IN LOVING MEMORY OF

Wilma Alice

Wilma Alice Herren Sturgeon Wilson Profile Photo

Herren Sturgeon Wilson

June 24, 1917 – December 10, 2023

Obituary

Wilma Wilson, 106, passed away December 10, 2023, at the Arbors, Hutchinson, KS. She was born June 24, 1917, to William C. and Alice M. Herren, in their farm home between Nickerson and Hutchinson, Kansas.

Wilma graduated from Reno Community High School, Nickerson, in 1934, and married Eugene Sturgeon of Zenith, KS, February 5, 1937. He passed away June 19, 1986.

Living on a farm, Wilma worked hard growing up and later as a wife and was a talented baker, and seamstress. For 22 years she cooked and ran the school lunch program at Nickerson Grade School. Wilma's cinnamon rolls and deviled eggs were legendary. She was a core partner in their hog operation, and last showed at the state fair in 2006 at 89. After retirement, Wilma volunteered at the Food Bank for twenty years, and enjoyed church and community activities and traveling.

Wilma was a member of the Nickerson First Christian Church and lastly Nickerson United Methodist Church.

Wilma married R. Bruce Wilson on October 28, 1990, and moved to Hutchinson from the farm in 1996. They had over twenty-three great years of marriage together.

The Sturgeon and Wilson families had blended over the years in many ways with their children attending high school and college at the same times as well as Bruce, Edith (Bruce's first wife), and Wilma all attending the same high school together, the same church for a number of years, and contributing to the same community with agricultural, 4-H and personal activities.

Survivors include: daughters, Judy Wiesenthal of El Paso, TX, and Elaine Cloyd (John Mitchell) of Hutchinson; stepsons, Clarence Wilson of Lawrence, KS, and Kenneth (Shirley) Wilson of Hutchinson, KS; stepdaughter, Rosanne Wilson of Topeka, KS; grandchildren, Brian (McKenzie) Cloyd of Baldwin, KS, Carl Wiesenthal of El Paso, TX, Mark (Rachel) Wiesenthal of  Meadow, TX; step-grandchildren; Tammy (Sean) Moore of Hutchinson, Robert (Ann) Wilson of Salem, SC, Gerald (Kendra) Wilson of Fairplay, CO, Jayme (Aaron) Bennett of Tonganoxie, KS, Darin and James Wilson of Hutchinson, and Matthew (Amy) Wilson of Miami, OK; great-grandchildren; Lowen and Palmer Cloyd, Amanda and Serina Wiesenthal, Cole and Wyatt Bennett, Calub and Ashlee Wilson, Aiden and Jordan Wilson; and great-great-grandchildren; Johann and Emil Wiesenthal.

__DATA BLOCK__
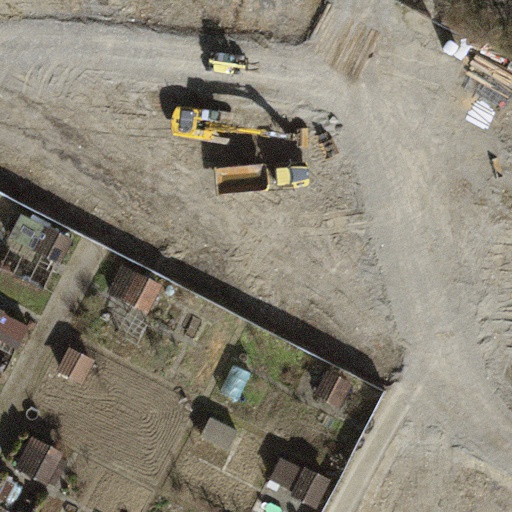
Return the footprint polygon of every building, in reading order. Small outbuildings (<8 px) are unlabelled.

__WHAT IS ASKED__
Resume the Wilma Wilson obituary after its last sentence, the one listing her survivors.

__ANSWER FOR THIS EXERCISE__
Wilma was preceded in death by:  husbands, Eugene Sturgeon and Bruce Wilson; son, Dale Sturgeon; son-in-law, Alvin Wiesenthal; grandsons, Roy Lee and Rex Wiesenthal; stepdaughter, Patricia Wilson;  and stepsister, Mary Alice Hobbs Ditgen.

The Celebration of Life will be 11:00 a.m. Saturday, December 16, 2023, at Elliott Mortuary Chapel, with nephew Roger Herren and Pastor Mercy Langat presiding. Burial will follow in Memorial Park Cemetery. Friends may call from 9 a.m. to 8 p.m. Thursday and Friday, with family to receive friends from 6 to 8 p.m. Friday at Elliott Mortuary.

Click here to view Wilma's Celebration of Life Service

Memorials may be made to the Reno County Food Bank, Nickerson United Methodist Church, or Reno County Crime Stoppers, in care of Elliott Mortuary, 1219 N. Main, Hutchinson, KS 67501. Please visit www.elliottmortuary.com to leave a personal condolence for Wilma's family.

With permission from Wilma's family, we are sharing her lifestory.

Wilma Alice (Herren) Sturgeon Wilson was born over 106 years ago on June 24, 1917, in a farmhouse southwest of Nickerson, by Salt Creek just off Herren Road, to William Clinton and Alice Marian Herren. She had two older brothers Wayne and Leonard. She lived there until 1937. The following is her story in her own words.

Life was slower, but not easier, in the early 1900s. Life was hard and even we children worked. There was livestock to feed and later butcher, chickens to tend, produce to grow and can, and land to work. Many years brought drought, insects, and dust storms. Tractors were rare and we tilled our land with a horse-drawn plow until the late twenties. One of the most vivid farm-related memories is of threshing wheat. Cutting the wheat and putting up the straw was a family activity on the farm. We even cooked the meals during harvest in an outside kitchen for the family and the extra harvest workers. My mom would set me in the straw stacks when I was small while she worked so she could keep an eye on me. At other times she would leave me on the bed surrounded by pillows while she worked outside.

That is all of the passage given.